1 More people are dogging in your area now. Call 09090204448 and join like minded guys. Why not arrange 1 yourself. There's 1 this evening. A£1.50 minAPN LS278BB


2 Oh my god! I've found your number again! I'm so glad, text me back xafter this msgs cst std ntwk chg £1.50


3 Hi babe its Chloe, how r u? I was smashed on saturday night, it was great! How was your weekend? U been missing me? SP visionsms.com Text stop to stop 150p/text


4 0A$NETWORKS allow companies to bill for SMS, so they are responsible for their "suppliers", just as a shop has to give a guarantee on what they sell. B. G.


5 RCT' THNQ Adrian for U text. Rgds Vatian


6 2/2 146tf150p


7 Hello. We need some posh birds and chaps to user trial prods for champneys. Can i put you down? I need your address and dob asap. Ta r




###### There are lots of things here that would give an indication that they are spam messages:
- References to money/bills
- Phone numbers

###### It could be that most of these messages are quite large and the other words are providing a greater probability from the non spam model data.

###### Or it could be that the words/numbers do not exist in the training model set.

###### We will now look at the one instance where the model assigned equal probabilities when the data was pre-labelled as not spam

In [47]:
unknown_spam_filter = incorrect['predicted'] == 'Equal probabilites calculated. Suggest human classify this!'
unknown_incorrect = incorrect[unknown_spam_filter]
unknown_incorrect['SMS'].values

array(['A Boy loved a gal. He propsd bt she didnt mind. He gv lv lttrs, Bt her frnds threw thm. Again d boy decided 2 aproach d gal , dt time a truck was speeding towards d gal. Wn it was about 2 hit d girl,d boy ran like hell n saved her. She asked \'hw cn u run so fast?\' D boy replied "Boost is d secret of my energy" n instantly d girl shouted "our energy" n Thy lived happily 2gthr drinking boost evrydy Moral of d story:- I hv free msgs:D;): gud ni8'],
      dtype=object)

###### This was labelled as ham in the dataset. Reading through it gives the impression this is an advert for a boost energy drink?. 

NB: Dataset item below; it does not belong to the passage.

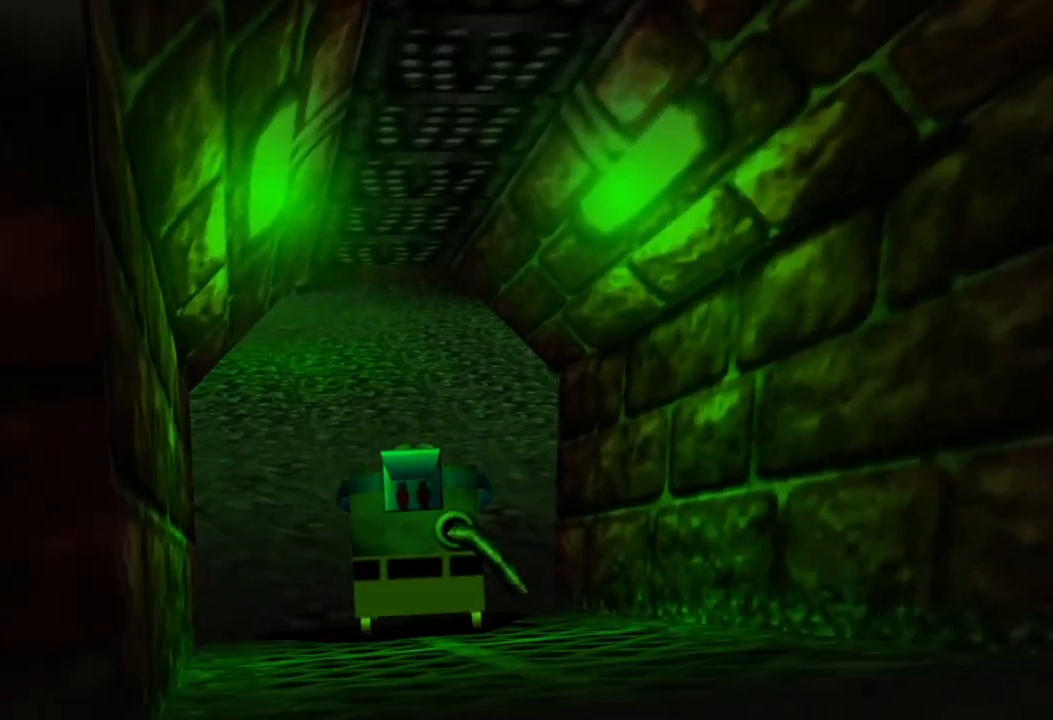
{"buttons": [], "left_stick": "up", "right_stick": "center", "events": []}
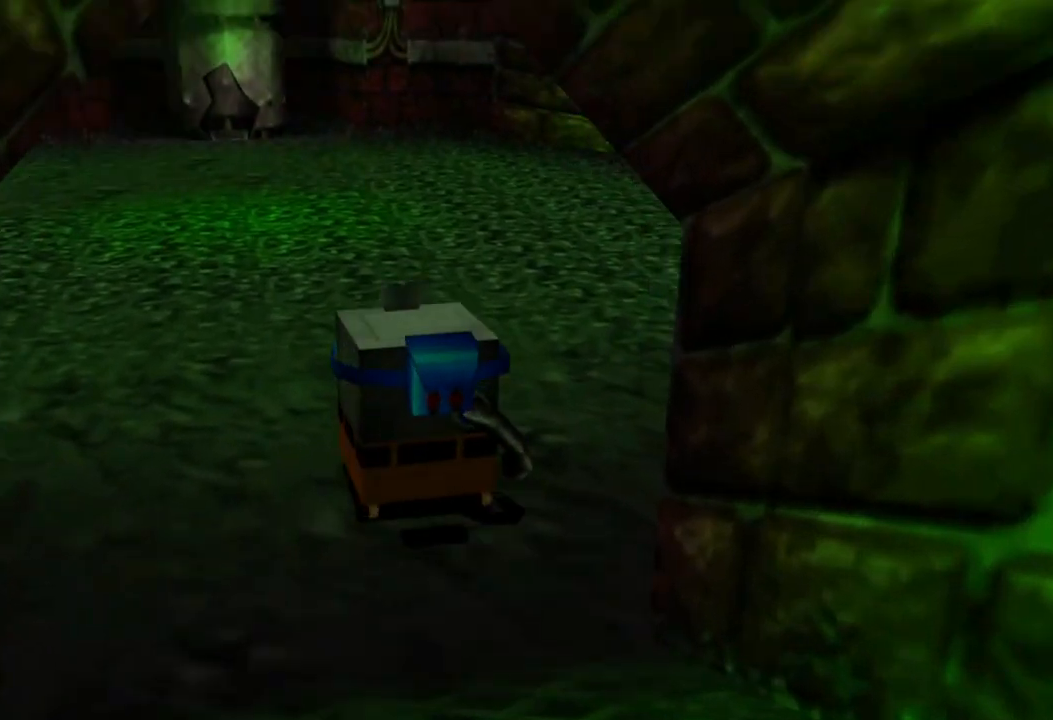
{"buttons": [], "left_stick": "up", "right_stick": "center", "events": []}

###### I think I would classify this a spam. Perhaps there is not 100% accuracy in the labelling?

### Conclusion

###### Limitations of the model:
> As with all supervised learning the model is only as good as the data input:
- Do we have enough data to be meaningful?
- Are the labels 100% correct?
- Should the messages be case sensitive (our model was case insensitive)?
- Should symbols be included?

###### A successful spam filter can utelise Naive Bayes to form a highly predictive model. 

###### Modern spam filters allow for humans to declare messages as spam / ham in real time updating and improving the predictive capability.

###### However there are limitations, scammers are well aware of the wide spread application of spam filters and often will try to evade detection. Lots of times this will include misspelling or irregular characters(e.g. 'c@$h 4 uGetNow').

###### This is in effect an arms race, and bayes statistics is at the heart of it.